[Page segmentation data]

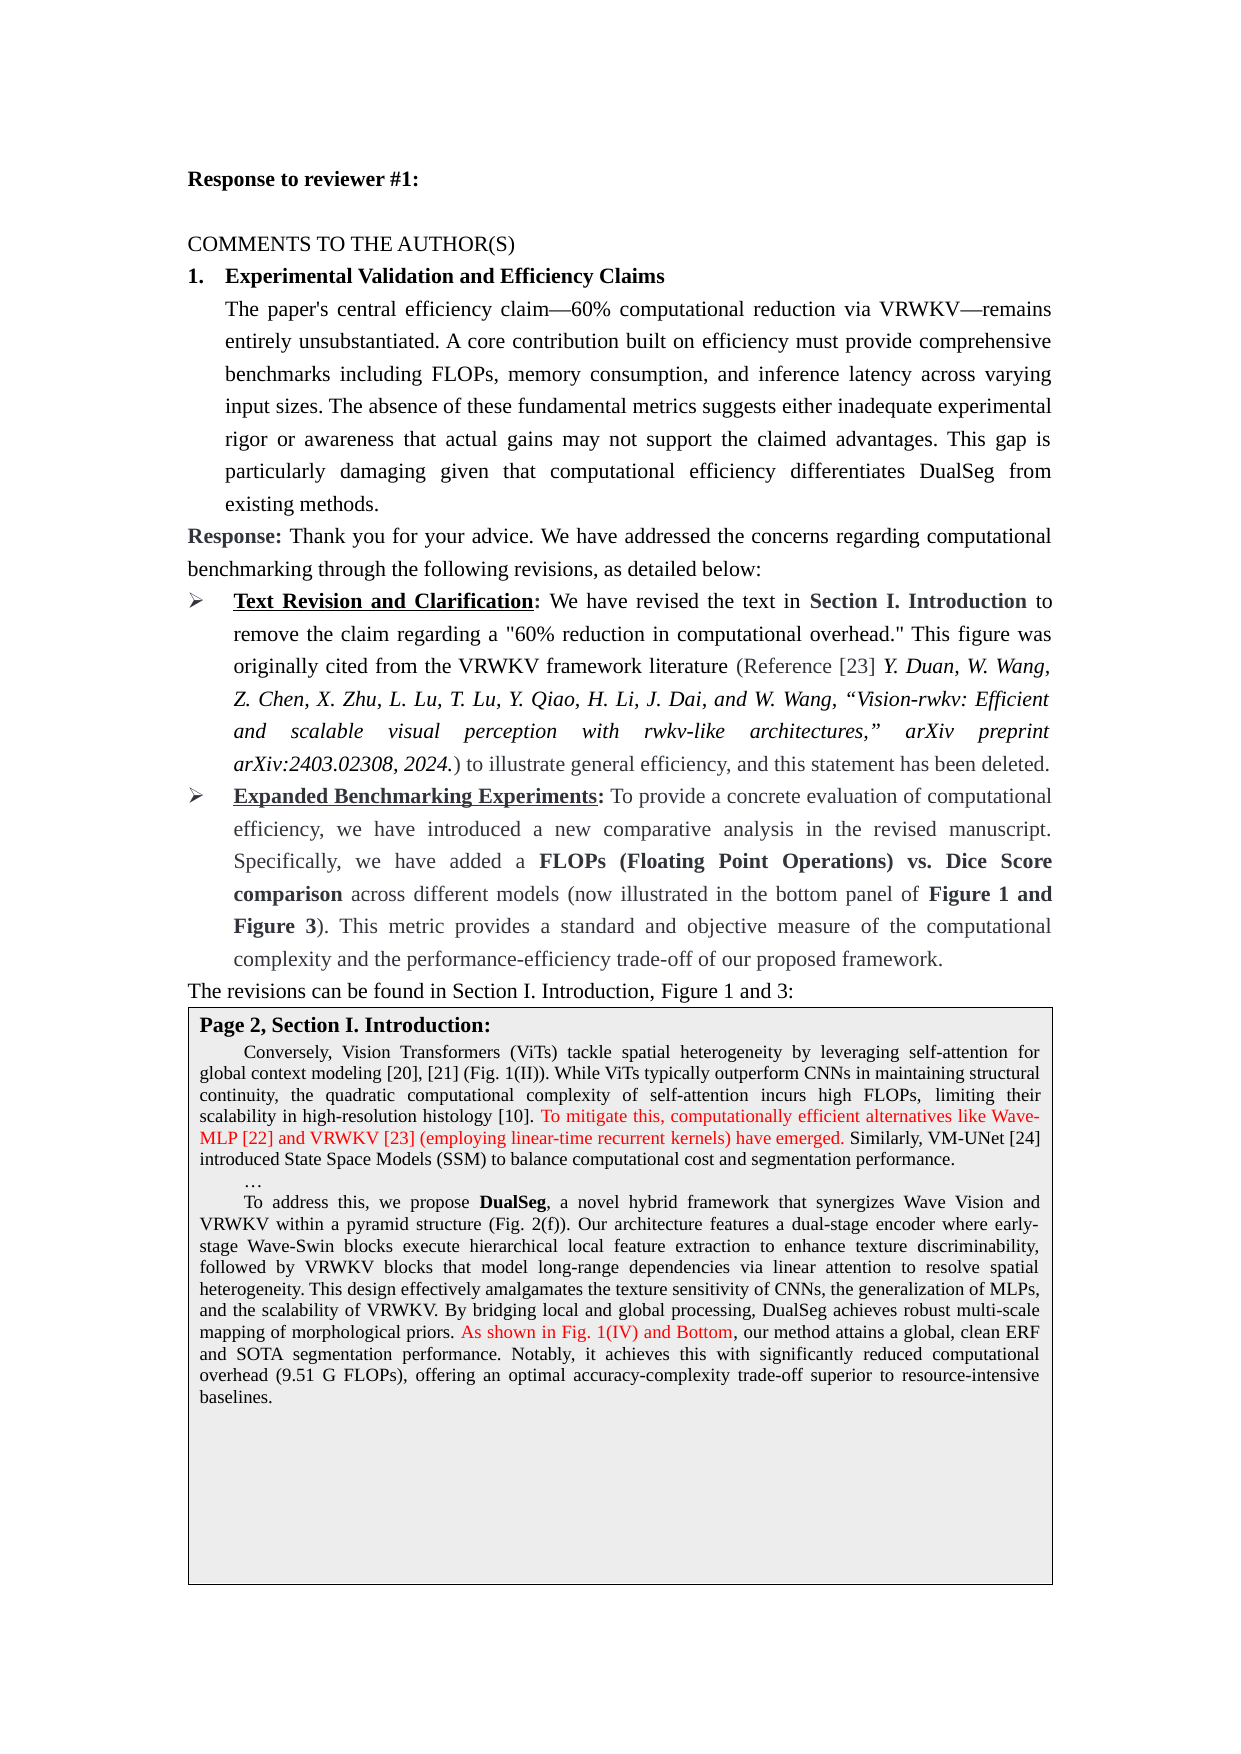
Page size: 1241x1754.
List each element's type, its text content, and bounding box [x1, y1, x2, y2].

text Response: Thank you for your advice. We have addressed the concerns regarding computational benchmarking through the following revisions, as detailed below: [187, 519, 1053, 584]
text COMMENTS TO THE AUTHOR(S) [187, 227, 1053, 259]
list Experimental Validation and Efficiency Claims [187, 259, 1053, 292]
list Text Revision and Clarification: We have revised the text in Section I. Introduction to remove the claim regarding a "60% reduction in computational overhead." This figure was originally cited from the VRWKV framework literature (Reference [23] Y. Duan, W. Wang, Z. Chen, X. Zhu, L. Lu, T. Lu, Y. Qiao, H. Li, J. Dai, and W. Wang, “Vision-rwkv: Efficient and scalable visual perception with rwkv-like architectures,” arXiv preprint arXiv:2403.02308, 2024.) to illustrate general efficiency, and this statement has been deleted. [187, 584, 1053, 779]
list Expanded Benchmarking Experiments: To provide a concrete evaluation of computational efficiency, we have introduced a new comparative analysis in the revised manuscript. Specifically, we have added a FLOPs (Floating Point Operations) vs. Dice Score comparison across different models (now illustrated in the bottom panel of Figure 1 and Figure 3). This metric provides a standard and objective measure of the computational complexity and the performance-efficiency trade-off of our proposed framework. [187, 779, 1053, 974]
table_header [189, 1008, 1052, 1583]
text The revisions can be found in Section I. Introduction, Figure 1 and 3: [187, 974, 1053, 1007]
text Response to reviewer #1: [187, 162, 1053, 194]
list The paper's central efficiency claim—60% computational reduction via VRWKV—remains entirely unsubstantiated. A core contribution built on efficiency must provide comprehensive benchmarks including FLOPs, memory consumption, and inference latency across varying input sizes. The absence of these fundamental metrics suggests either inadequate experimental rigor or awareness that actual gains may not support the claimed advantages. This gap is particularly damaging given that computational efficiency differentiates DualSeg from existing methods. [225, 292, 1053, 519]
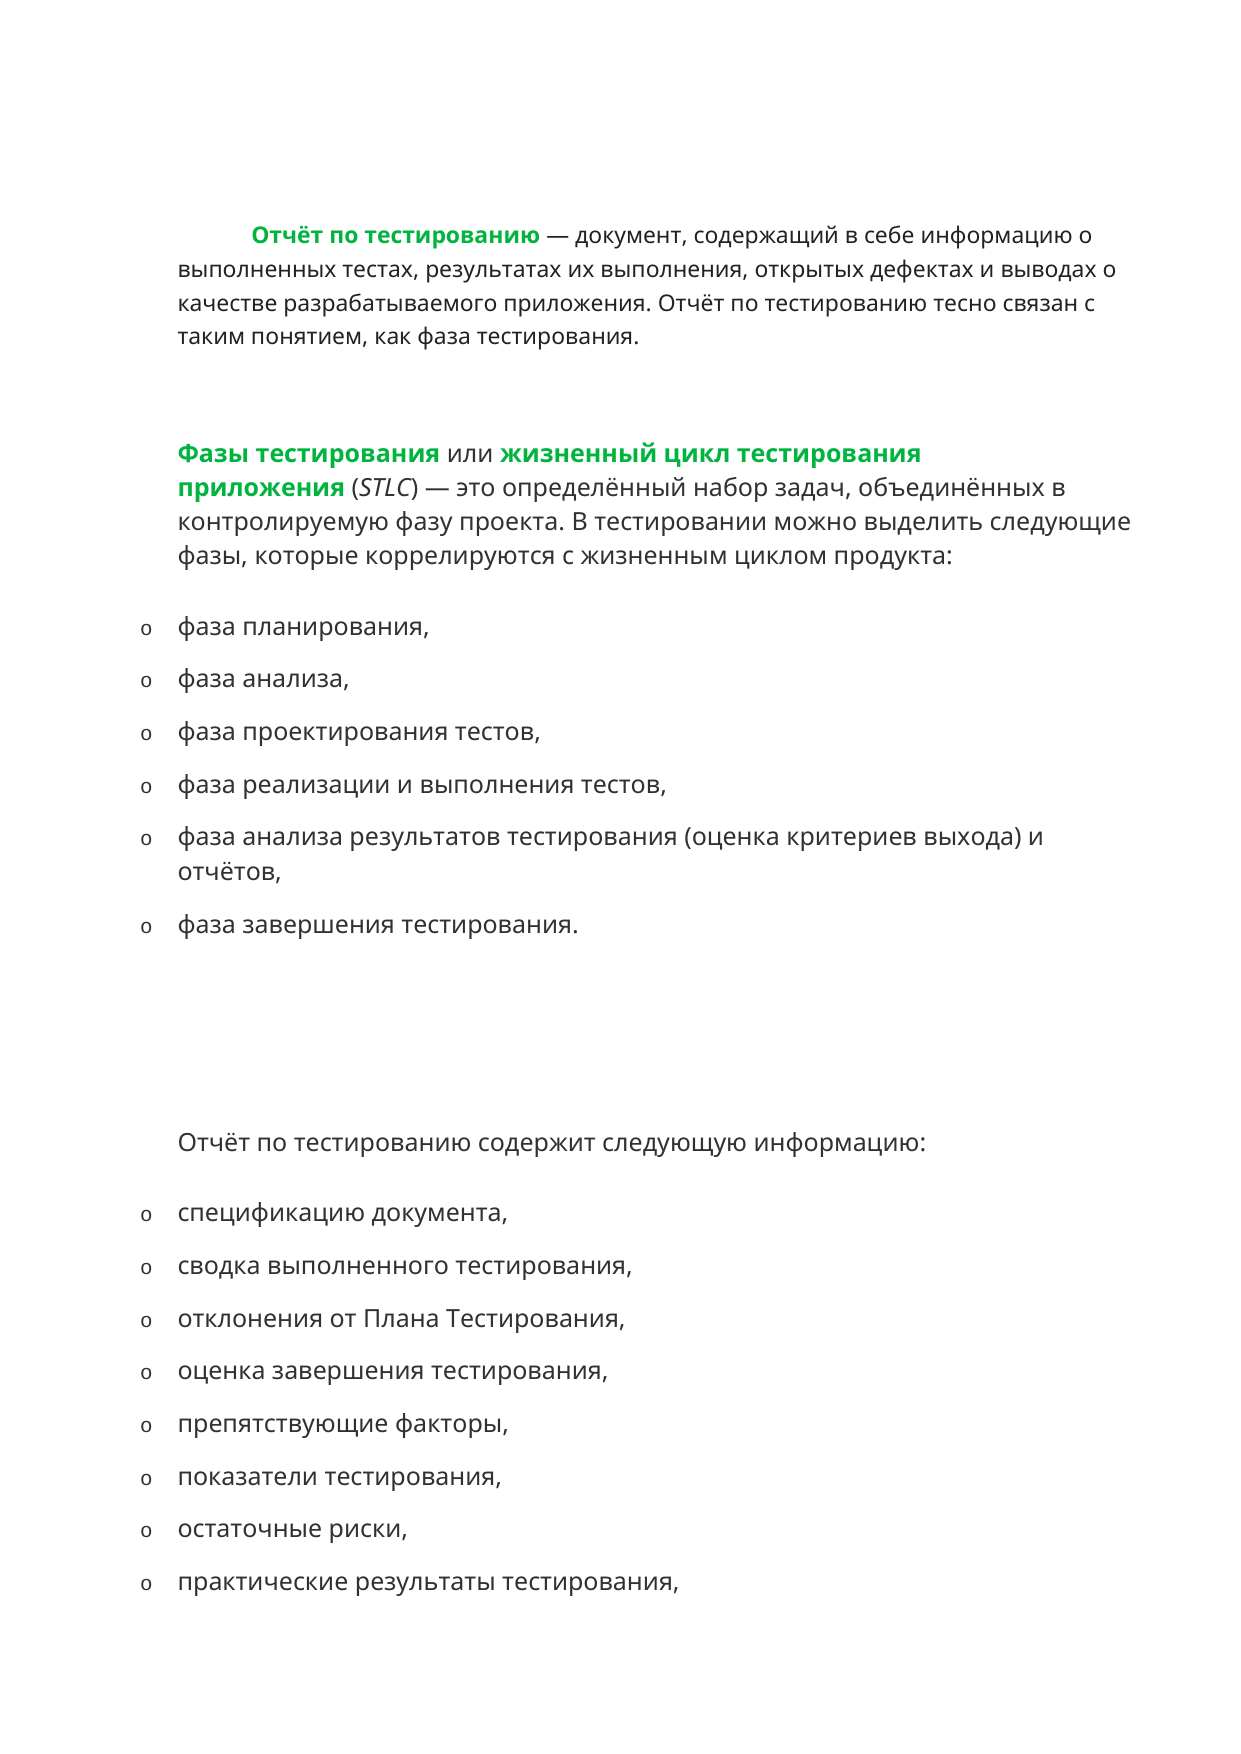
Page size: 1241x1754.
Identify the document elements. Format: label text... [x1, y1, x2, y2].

# Exercise details:
Copy out every entry exactly as written, but not the pictures.

# Written answer:
Page size: 1241x1754.
List each element's type, its text content, and bounding box [x1, y1, x2, y2].

text Response: Thank you for your advice. We have addressed the concerns regarding computational benchmarking through the following revisions, as detailed below: [187, 519, 1053, 584]
text COMMENTS TO THE AUTHOR(S) [187, 227, 1053, 259]
list Experimental Validation and Efficiency Claims [187, 259, 1053, 292]
list Text Revision and Clarification: We have revised the text in Section I. Introduction to remove the claim regarding a "60% reduction in computational overhead." This figure was originally cited from the VRWKV framework literature (Reference [23] Y. Duan, W. Wang, Z. Chen, X. Zhu, L. Lu, T. Lu, Y. Qiao, H. Li, J. Dai, and W. Wang, “Vision-rwkv: Efficient and scalable visual perception with rwkv-like architectures,” arXiv preprint arXiv:2403.02308, 2024.) to illustrate general efficiency, and this statement has been deleted. [187, 584, 1053, 779]
list Expanded Benchmarking Experiments: To provide a concrete evaluation of computational efficiency, we have introduced a new comparative analysis in the revised manuscript. Specifically, we have added a FLOPs (Floating Point Operations) vs. Dice Score comparison across different models (now illustrated in the bottom panel of Figure 1 and Figure 3). This metric provides a standard and objective measure of the computational complexity and the performance-efficiency trade-off of our proposed framework. [187, 779, 1053, 974]
table_header [189, 1008, 1052, 1583]
text The revisions can be found in Section I. Introduction, Figure 1 and 3: [187, 974, 1053, 1007]
text Response to reviewer #1: [187, 162, 1053, 194]
list The paper's central efficiency claim—60% computational reduction via VRWKV—remains entirely unsubstantiated. A core contribution built on efficiency must provide comprehensive benchmarks including FLOPs, memory consumption, and inference latency across varying input sizes. The absence of these fundamental metrics suggests either inadequate experimental rigor or awareness that actual gains may not support the claimed advantages. This gap is particularly damaging given that computational efficiency differentiates DualSeg from existing methods. [225, 292, 1053, 519]
Page size: 1241x1754.
Identify the document elements. Format: label text... [x1, y1, x2, y2].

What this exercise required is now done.